The first step to efficiently debugging your application is to narrow down the problem. Specifically, is it an issue with your pods, replication controller, or service? Begin by taking a look at your pods by running:
kubectl describe pods ${POD_NAME}
Check whether all containers in the pod are “running” or whether any of them have recently been restarted. Often, you’ll see a “pending” status along with a description of why the pod cannot be scheduled into a node. A lack of resources is often the case. You might have exhausted CPU space in your cluster, or you might have bound a pod to “hostPort.”
Similarly, “waiting” statuses will describe the issue in detail and you can act accordingly. Often pods will run well but produce unexpected results. This happens due to incorrectly typing a key name or nesting a pod incorrectly. Delete the pod and recreate it with the “--validate” option. Next, check whether the pod on the apiserver matches your newly created pod.
Replication controller issues are relatively straightforward to debug since error messages describe the issue in detail. Debugging services is more convoluted. First, verify whether there are endpoints specified for each service. You can do this by running the following command:
kubectl get endpoints ${SERVICE_NAME}
Check whether the endpoints match the number of pods you expect to exist as members. If you find you’re missing endpoints, try listing pods using the same labels that the service uses. Explore all of these options well to localize the issue.
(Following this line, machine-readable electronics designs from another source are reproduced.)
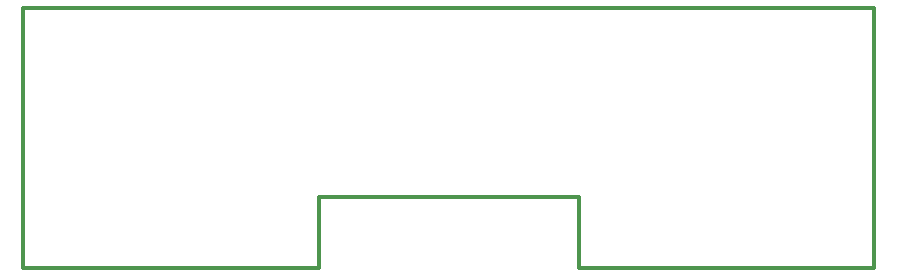
<source format=gbr>
%TF.GenerationSoftware,KiCad,Pcbnew,7.0.10-7.0.10~ubuntu22.04.1*%
%TF.CreationDate,2024-08-03T23:28:12-07:00*%
%TF.ProjectId,calc,63686561-7469-46e6-972d-63616c632e6b,rev?*%
%TF.SameCoordinates,Original*%
%TF.FileFunction,Profile,NP*%
%FSLAX46Y46*%
G04 Gerber Fmt 4.6, Leading zero omitted, Abs format (unit mm)*
G04 Created by KiCad (PCBNEW 7.0.10-7.0.10~ubuntu22.04.1) date 2024-08-03 23:28:12*
%MOMM*%
%LPD*%
G01*
G04 APERTURE LIST*
%TA.AperFunction,Profile*%
%ADD10C,0.357380*%
%TD*%
G04 APERTURE END LIST*
D10*
X110344013Y-52070000D02*
X85344000Y-52070000D01*
X132344217Y-52070000D02*
X110344013Y-52070000D01*
X157344263Y-52070000D02*
X132344217Y-52070000D01*
X157344263Y-74070204D02*
X157344263Y-52070000D01*
X132344233Y-74070204D02*
X157344263Y-74070204D01*
X132344233Y-68070051D02*
X132344233Y-74070204D01*
X110344021Y-68070051D02*
X132344233Y-68070051D01*
X110344021Y-74070204D02*
X110344021Y-68070051D01*
X85344000Y-74070204D02*
X110344021Y-74070204D01*
X85344000Y-52070000D02*
X85344000Y-74070204D01*
M02*

</source>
This will make it simple to define the next steps you ought to take.
Often, you’ll find that applications run well but present unique challenges. Retrieving information from running applications can be complicated, but there are a few options you can use.
For starters, you can use “
kubectl describe pod <<pod_name>>
” to retrieve a ton of information related to pods in an application. The command retrieves pod configuration information, resource requirements, status information, and pod state, readiness, restart count, events, and so on.You’ll also see a log of recent events related to the pod. Take note that “From” indicates the logging component, and “SubobjectPath” identifies the container within the pod. “Reason” and “Message” display the event itself. While the kubectl describe pod command doesn’t do the debugging for you, it helps you retrieve detailed information easily.
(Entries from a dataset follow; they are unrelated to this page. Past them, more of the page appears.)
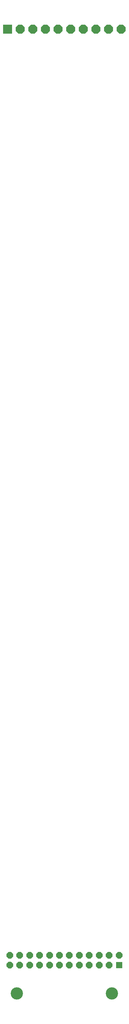
<source format=gbs>
G04 Layer_Color=16711935*
%FSLAX25Y25*%
%MOIN*%
G70*
G01*
G75*
%ADD19C,0.14579*%
%ADD20P,0.08323X8X202.5*%
%ADD21R,0.07690X0.07690*%
%ADD22R,0.10800X0.10800*%
%ADD23P,0.11690X8X22.5*%
D19*
X-56457Y23917D02*
D03*
X56457D02*
D03*
D20*
X-64961Y69311D02*
D03*
X-53150D02*
D03*
X-41339D02*
D03*
X-29528D02*
D03*
X-17717D02*
D03*
X-5906D02*
D03*
X5906D02*
D03*
X17717D02*
D03*
X29528D02*
D03*
X41339D02*
D03*
X53150D02*
D03*
X64961D02*
D03*
X-64961Y57500D02*
D03*
X-53150D02*
D03*
X-41339D02*
D03*
X-29528D02*
D03*
X-17717D02*
D03*
X-5906D02*
D03*
X5906D02*
D03*
X17717D02*
D03*
X29528D02*
D03*
X41339D02*
D03*
X53150D02*
D03*
D21*
X64961D02*
D03*
D22*
X-67500Y1170000D02*
D03*
D23*
X-52500D02*
D03*
X-37500D02*
D03*
X-22500D02*
D03*
X-7500D02*
D03*
X7500D02*
D03*
X22500D02*
D03*
X37500D02*
D03*
X52500D02*
D03*
X67500D02*
D03*
M02*

</source>
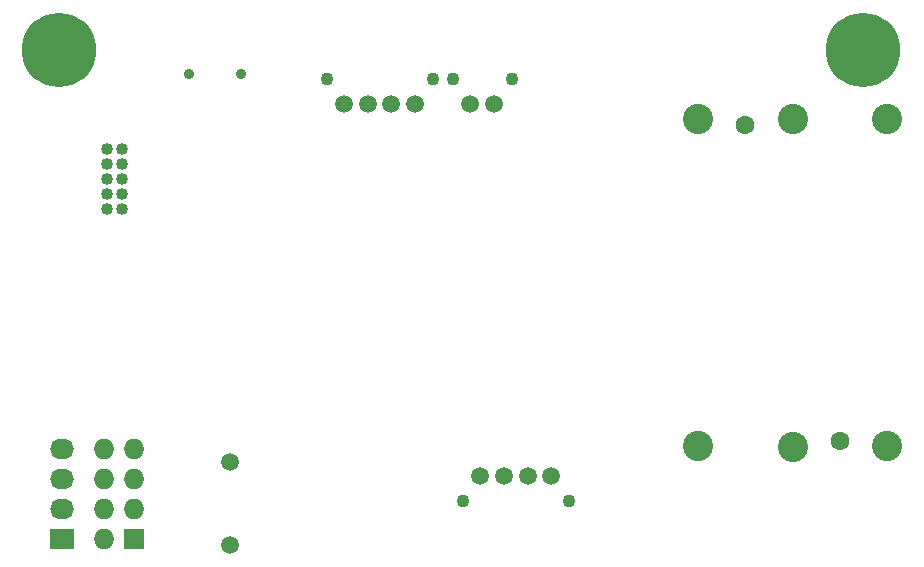
<source format=gbs>
G04 #@! TF.FileFunction,Soldermask,Bot*
%FSLAX46Y46*%
G04 Gerber Fmt 4.6, Leading zero omitted, Abs format (unit mm)*
G04 Created by KiCad (PCBNEW 4.0.1-stable) date 29/01/2016 20:58:12*
%MOMM*%
G01*
G04 APERTURE LIST*
%ADD10C,0.100000*%
%ADD11C,1.600200*%
%ADD12C,2.565400*%
%ADD13C,1.500000*%
%ADD14C,1.100000*%
%ADD15C,1.016000*%
%ADD16C,0.899160*%
%ADD17R,2.032000X1.727200*%
%ADD18O,2.032000X1.727200*%
%ADD19R,1.727200X1.727200*%
%ADD20O,1.727200X1.727200*%
%ADD21C,6.300000*%
%ADD22C,0.600000*%
G04 APERTURE END LIST*
D10*
D11*
X222559891Y-115849998D03*
X222559891Y-115849998D03*
X214559907Y-89150024D03*
X214559907Y-89150024D03*
D12*
X226559883Y-116350124D03*
X226559883Y-116350124D03*
X210559915Y-116350124D03*
X210559915Y-116350124D03*
X226560899Y-88649898D03*
X226560899Y-88649898D03*
X210558899Y-88649898D03*
X210558899Y-88649898D03*
X218559899Y-88637198D03*
X218559899Y-88637198D03*
X218559899Y-116362824D03*
X218559899Y-116362824D03*
D13*
X180594000Y-87376000D03*
X182594000Y-87376000D03*
X184594000Y-87376000D03*
X186594000Y-87376000D03*
D14*
X179094000Y-85276000D03*
X188094000Y-85276000D03*
D15*
X160528000Y-91186000D03*
X161798000Y-91186000D03*
X160528000Y-92456000D03*
X161798000Y-92456000D03*
X160528000Y-93726000D03*
X161798000Y-93726000D03*
X160528000Y-94996000D03*
X161798000Y-94996000D03*
X160528000Y-96266000D03*
X161798000Y-96266000D03*
D13*
X198120000Y-118872000D03*
X196120000Y-118872000D03*
X194120000Y-118872000D03*
X192120000Y-118872000D03*
D14*
X199620000Y-120972000D03*
X190620000Y-120972000D03*
D16*
X171861640Y-84850900D03*
X167462360Y-84850900D03*
D13*
X170942000Y-117658000D03*
X170942000Y-124658000D03*
X191262000Y-87376000D03*
X193262000Y-87376000D03*
D14*
X189762000Y-85276000D03*
X194762000Y-85276000D03*
D17*
X156718000Y-124206000D03*
D18*
X156718000Y-121666000D03*
X156718000Y-119126000D03*
X156718000Y-116586000D03*
D19*
X162814000Y-124206000D03*
D20*
X160274000Y-124206000D03*
X162814000Y-121666000D03*
X160274000Y-121666000D03*
X162814000Y-119126000D03*
X160274000Y-119126000D03*
X162814000Y-116586000D03*
X160274000Y-116586000D03*
D21*
X224536000Y-82804000D03*
D22*
X224536000Y-80304000D03*
X227036000Y-82804000D03*
X224536000Y-85304000D03*
X222036000Y-82804000D03*
X222736000Y-81004000D03*
X226336000Y-81004000D03*
X222736000Y-84604000D03*
X226336000Y-84604000D03*
D21*
X156464000Y-82804000D03*
D22*
X156464000Y-80304000D03*
X158964000Y-82804000D03*
X156464000Y-85304000D03*
X153964000Y-82804000D03*
X154664000Y-81004000D03*
X158264000Y-81004000D03*
X154664000Y-84604000D03*
X158264000Y-84604000D03*
M02*

</source>
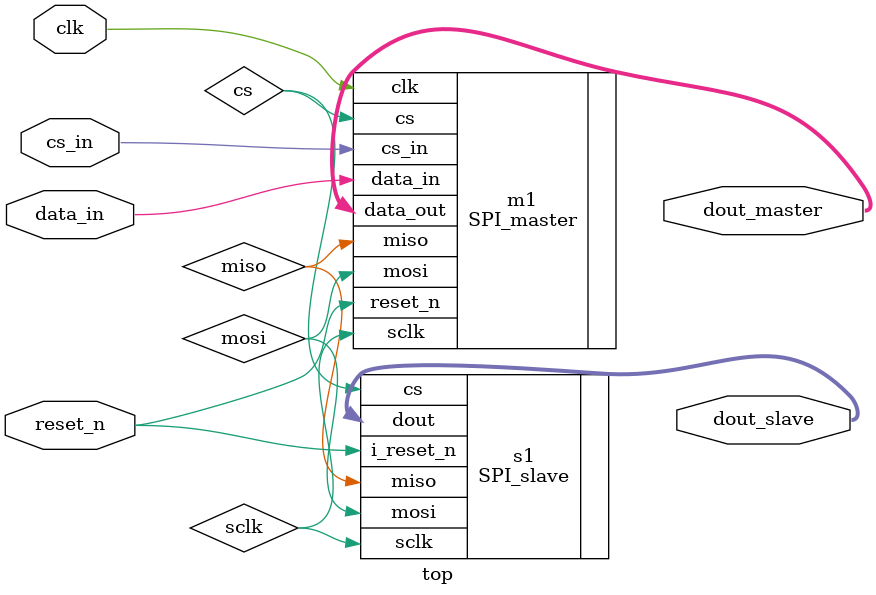
<source format=v>
`timescale 1ns / 1ps

module top( 
            input clk,
            input cs_in,
            input reset_n,
            input data_in,
            //input miso,
            output [7:0] dout_slave,
            output [7:0] dout_master
            );
                
wire sclk,mosi,cs,miso;


SPI_master m1(
            .clk(clk),
            .cs_in(cs_in),
            .reset_n(reset_n),
            .miso(miso),
            .sclk(sclk),
            .mosi(mosi),
            .cs(cs),
            .data_in(data_in),
            .data_out(dout_master)
            );
                
SPI_slave s1(
            .sclk(sclk),
            .mosi(mosi),
            .cs(cs),
            .i_reset_n(reset_n),
            .dout(dout_slave),
            .miso(miso) 
            );

endmodule


</source>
Follow the trail that the command’s output gives you, and you’ll manage to uncover issues in your application.
Debugging services deserve their own section since every developer will inevitably run into an issue with them. First, make sure you’re accessing a service that actually exists.
Often, developers forget to create a service when deploying a pod and refer to service names that don’t exist. Typically, you’ll receive an error message like the one below:
Resolving hostnames (hostnames)... failed: Name or service not known.
wget: unable to resolve host address 'hostnames'
Use the “kubectl get svc hostnames” command to check whether the service exists. If your service exists but is still throwing an error, check to see whether DNS lookups to it work. Begin by looking up service names in the same Namespace. If the command retrieves nothing, your service and pod probably exist in different namespaces.. Adjust your app to use a cross-namespace identity or run your app and service in the same namespace as the pod.
If none of these methods work, it’s safe to say DNS lookups aren’t working for your service and it’s helpful to check what else isn’t working. The Master Service should always work. Once you’ve confirmed it does, debug the DNS service itself using the same steps outlined previously.
Assuming the DNS works, test whether the service works by its IP address. If it isn’t, check to see whether the service is defined correctly, whether it has any Endpoints, and whether the pods are working. It seems trivial to say this but errors in application services are often the cause of silly mistakes at these levels.
While the number of errors you’ll encounter when deploying an application on Kubernetes might be large, almost all of them originate for simple reasons. From referencing non-existent services to incorrectly defining them, the number of simple mistakes you can make is huge. It’s helpful to always take a step back and review your actions. More likely than not, you’ll eventually unearth the issue and manage to debug your application.